On Tuesday, February 7th, the National Association of Regulatory Utility Commissioners (“NARUC”), the national organization that represents State public service commissioners, and FERC held a meeting of the Forum on Reliability and the Environment (the “Forum”).  FERC and NARUC jointly created the Forum as part of an effort to create an open and transparent venue for determining the electric utility industry’s ability to meet future environmental restrictions and rules. The Forum will coincide with NARUC’s three yearly meetings and is intended to explore reliability issues that stem from new and pending environmental rules that will affect the power sector.  The goal of the Forum is to ensure that both regulators and system planners are able to continue to respond to system reliability issues while meeting new environmental requirements.  FERC Commissioners Cheryl LaFleur (D) and Philip Moeller (R), and NARUC First Vice President Philip Jones of Washington and Treasurer David Ziegner of Indiana co-chaired the meeting. 

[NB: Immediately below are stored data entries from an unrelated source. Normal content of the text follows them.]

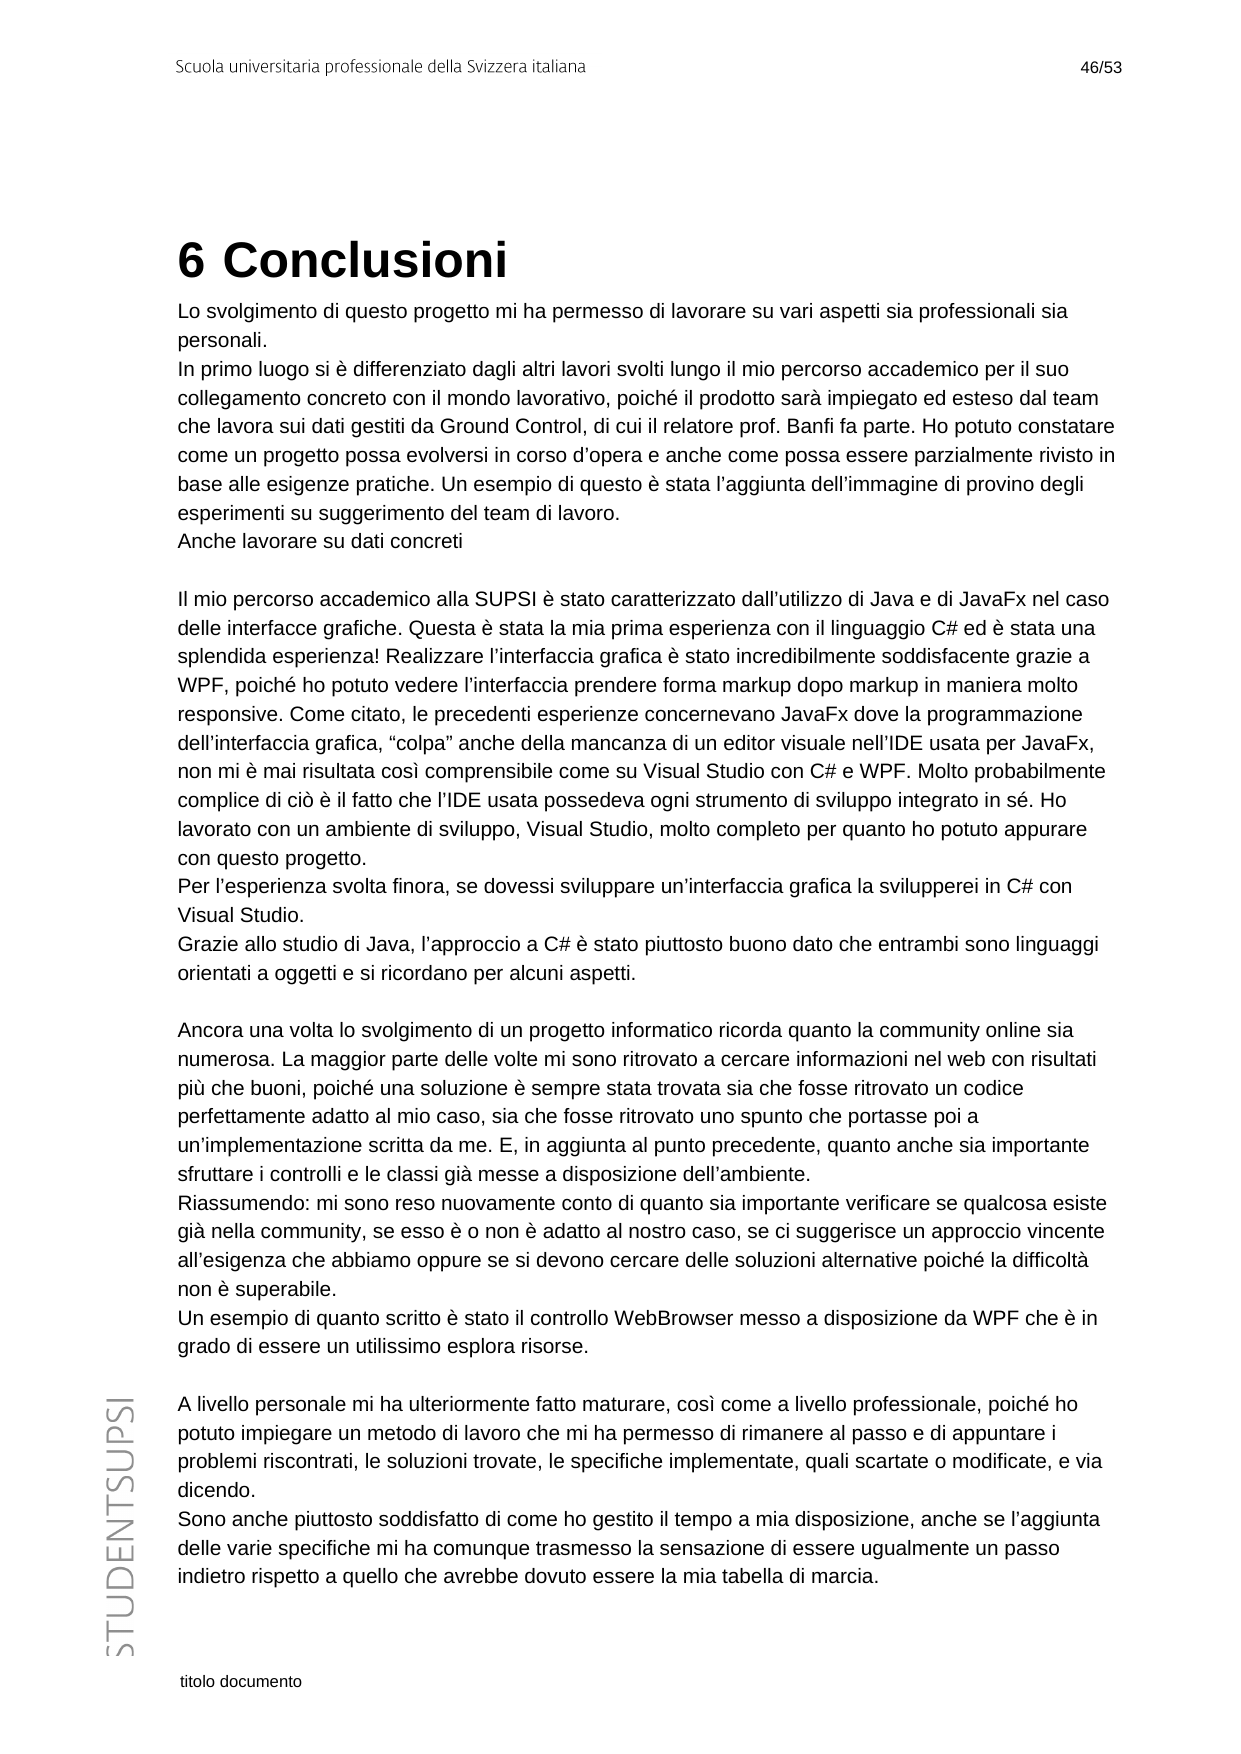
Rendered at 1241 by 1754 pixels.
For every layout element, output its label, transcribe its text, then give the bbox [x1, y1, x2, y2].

subtitle Conclusioni [177, 230, 1122, 288]
text Grazie allo studio di Java, l’approccio a C# è stato piuttosto buono dato che entrambi sono linguaggi orientati a oggetti e si ricordano per alcuni aspetti. [177, 932, 1122, 984]
text Per l’esperienza svolta finora, se dovessi sviluppare un’interfaccia grafica la svilupperei in C# con Visual Studio. [177, 874, 1122, 927]
text Ancora una volta lo svolgimento di un progetto informatico ricorda quanto la community online sia numerosa. La maggior parte delle volte mi sono ritrovato a cercare informazioni nel web con risultati più che buoni, poiché una soluzione è sempre stata trovata sia che fosse ritrovato un codice perfettamente adatto al mio caso, sia che fosse ritrovato uno spunto che portasse poi a un’implementazione scritta da me. E, in aggiunta al punto precedente, quanto anche sia importante sfruttare i controlli e le classi già messe a disposizione dell’ambiente. [177, 1018, 1122, 1186]
text In primo luogo si è differenziato dagli altri lavori svolti lungo il mio percorso accademico per il suo collegamento concreto con il mondo lavorativo, poiché il prodotto sarà impiegato ed esteso dal team che lavora sui dati gestiti da Ground Control, di cui il relatore prof. Banfi fa parte. Ho potuto constatare come un progetto possa evolversi in corso d’opera e anche come possa essere parzialmente rivisto in base alle esigenze pratiche. Un esempio di questo è stata l’aggiunta dell’immagine di provino degli esperimenti su suggerimento del team di lavoro. [177, 357, 1122, 524]
text Lo svolgimento di questo progetto mi ha permesso di lavorare su vari aspetti sia professionali sia personali. [177, 299, 1122, 352]
text Un esempio di quanto scritto è stato il controllo WebBrowser messo a disposizione da WPF che è in grado di essere un utilissimo esplora risorse. [177, 1305, 1122, 1358]
text Il mio percorso accademico alla SUPSI è stato caratterizzato dall’utilizzo di Java e di JavaFx nel caso delle interfacce grafiche. Questa è stata la mia prima esperienza con il linguaggio C# ed è stata una splendida esperienza! Realizzare l’interfaccia grafica è stato incredibilmente soddisfacente grazie a WPF, poiché ho potuto vedere l’interfaccia prendere forma markup dopo markup in maniera molto responsive. Come citato, le precedenti esperienze concernevano JavaFx dove la programmazione dell’interfaccia grafica, “colpa” anche della mancanza di un editor visuale nell’IDE usata per JavaFx, non mi è mai risultata così comprensibile come su Visual Studio con C# e WPF. Molto probabilmente complice di ciò è il fatto che l’IDE usata possedeva ogni strumento di sviluppo integrato in sé. Ho lavorato con un ambiente di sviluppo, Visual Studio, molto completo per quanto ho potuto appurare con questo progetto. [177, 587, 1122, 869]
picture [168, 53, 602, 80]
text A livello personale mi ha ulteriormente fatto maturare, così come a livello professionale, poiché ho potuto impiegare un metodo di lavoro che mi ha permesso di rimanere al passo e di appuntare i problemi riscontrati, le soluzioni trovate, le specifiche implementate, quali scartate o modificate, e via dicendo. [177, 1392, 1122, 1502]
picture [106, 1399, 134, 1657]
text Riassumendo: mi sono reso nuovamente conto di quanto sia importante verificare se qualcosa esiste già nella community, se esso è o non è adatto al nostro caso, se ci suggerisce un approccio vincente all’esigenza che abbiamo oppure se si devono cercare delle soluzioni alternative poiché la difficoltà non è superabile. [177, 1190, 1122, 1301]
text Anche lavorare su dati concreti [177, 529, 1122, 553]
text Sono anche piuttosto soddisfatto di come ho gestito il tempo a mia disposizione, anche se l’aggiunta delle varie specifiche mi ha comunque trasmesso la sensazione di essere ugualmente un passo indietro rispetto a quello che avrebbe dovuto essere la mia tabella di marcia. [177, 1507, 1122, 1588]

The environmental regulation that has triggered this discussion is the Mercury and Air Toxics Standards (“MATS”) rule recently finalized by the Environmental Protection Agency (“EPA”) and scheduled to publish in the Federal Register on February 16, 2012.  The MATS rule will require the nation’s coal and oil fired power plants to comply with stringent emission requirements in a relatively short period of time.  As a result of the MATS rule, the EPA estimates that at least 4.7 GW of coal-fired capacity will become uneconomic to maintain by 2015, that the regulation will cost industry approximately $9.6 billion annually, and that retail electricity prices will likely increase by an average of 3.1% in 2015.  While many commend the measure as an overdue public health protection, others, troubled by the scope of the final rule and the short compliance period, are concerned about the reliability of the nation’s electricity grid.  Of particular concern is that the MATS rule will accelerate the closure of coal-fired power plants critical to meeting the country’s electricity needs, threatening the stability of the of the electric power system in some areas of the country.  Any coal-fired units that elect to remain in service will need to factor in the additional costs of complying with the rule.  With the MATS standards finalized, the Forum will proactively explore the reliability issues that MATS may cause for the power grid going forward.  NARUC’s next meeting is scheduled for July 22-25, 2012 in Portland, Oregon.